**DESCRIPTION OF THE TASK**: Render the lines from the one containing "genus: Hericium" through the one containing "order: Rodentia", inclusive, as a JSON list of strings, one string per line, with blank lines left out.

#####

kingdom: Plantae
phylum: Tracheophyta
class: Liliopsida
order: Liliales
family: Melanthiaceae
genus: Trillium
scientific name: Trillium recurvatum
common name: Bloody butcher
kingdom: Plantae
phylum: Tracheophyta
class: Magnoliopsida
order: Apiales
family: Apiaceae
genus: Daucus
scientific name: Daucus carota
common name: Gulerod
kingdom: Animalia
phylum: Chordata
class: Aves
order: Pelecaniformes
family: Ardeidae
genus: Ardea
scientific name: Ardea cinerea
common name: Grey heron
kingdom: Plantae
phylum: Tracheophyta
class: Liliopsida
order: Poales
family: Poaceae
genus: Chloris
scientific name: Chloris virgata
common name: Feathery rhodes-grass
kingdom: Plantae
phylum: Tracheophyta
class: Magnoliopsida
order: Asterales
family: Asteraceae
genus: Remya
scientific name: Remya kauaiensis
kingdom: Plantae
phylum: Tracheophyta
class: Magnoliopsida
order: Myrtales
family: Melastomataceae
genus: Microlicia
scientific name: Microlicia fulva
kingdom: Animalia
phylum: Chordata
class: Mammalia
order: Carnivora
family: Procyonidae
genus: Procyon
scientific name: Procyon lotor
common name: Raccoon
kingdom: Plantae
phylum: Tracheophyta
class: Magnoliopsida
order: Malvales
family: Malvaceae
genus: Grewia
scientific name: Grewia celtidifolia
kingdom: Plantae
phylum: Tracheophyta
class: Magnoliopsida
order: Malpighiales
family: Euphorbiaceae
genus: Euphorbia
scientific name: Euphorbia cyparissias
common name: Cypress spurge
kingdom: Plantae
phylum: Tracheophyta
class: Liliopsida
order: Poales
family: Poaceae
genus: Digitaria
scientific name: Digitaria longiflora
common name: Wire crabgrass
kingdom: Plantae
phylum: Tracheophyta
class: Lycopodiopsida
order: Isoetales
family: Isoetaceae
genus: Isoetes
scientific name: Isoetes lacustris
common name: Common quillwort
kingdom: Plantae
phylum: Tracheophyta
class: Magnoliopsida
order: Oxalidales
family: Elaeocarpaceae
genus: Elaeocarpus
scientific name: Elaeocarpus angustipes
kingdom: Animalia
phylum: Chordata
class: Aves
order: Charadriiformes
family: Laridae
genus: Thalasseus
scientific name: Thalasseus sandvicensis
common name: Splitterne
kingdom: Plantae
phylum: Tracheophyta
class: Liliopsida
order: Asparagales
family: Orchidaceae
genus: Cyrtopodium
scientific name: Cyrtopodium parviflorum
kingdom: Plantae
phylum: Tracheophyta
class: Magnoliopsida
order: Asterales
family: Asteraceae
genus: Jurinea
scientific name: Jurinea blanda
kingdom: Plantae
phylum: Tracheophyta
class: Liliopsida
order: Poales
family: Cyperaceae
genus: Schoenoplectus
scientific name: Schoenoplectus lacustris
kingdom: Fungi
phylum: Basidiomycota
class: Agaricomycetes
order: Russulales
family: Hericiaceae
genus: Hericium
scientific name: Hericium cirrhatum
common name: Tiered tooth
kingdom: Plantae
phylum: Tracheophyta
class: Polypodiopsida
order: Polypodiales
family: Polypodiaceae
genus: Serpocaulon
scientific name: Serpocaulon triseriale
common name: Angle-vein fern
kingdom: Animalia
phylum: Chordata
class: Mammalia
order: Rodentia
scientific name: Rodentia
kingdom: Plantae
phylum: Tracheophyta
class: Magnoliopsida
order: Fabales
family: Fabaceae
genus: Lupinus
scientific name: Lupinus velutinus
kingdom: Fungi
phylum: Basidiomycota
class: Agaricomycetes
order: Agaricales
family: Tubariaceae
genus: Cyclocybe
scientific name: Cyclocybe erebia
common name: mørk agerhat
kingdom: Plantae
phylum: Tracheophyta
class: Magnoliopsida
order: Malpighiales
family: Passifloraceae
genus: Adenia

#####

**FULL ANSWER**:
[
  "genus: Hericium",
  "scientific name: Hericium cirrhatum",
  "common name: Tiered tooth",
  "kingdom: Plantae",
  "phylum: Tracheophyta",
  "class: Polypodiopsida",
  "order: Polypodiales",
  "family: Polypodiaceae",
  "genus: Serpocaulon",
  "scientific name: Serpocaulon triseriale",
  "common name: Angle-vein fern",
  "kingdom: Animalia",
  "phylum: Chordata",
  "class: Mammalia",
  "order: Rodentia"
]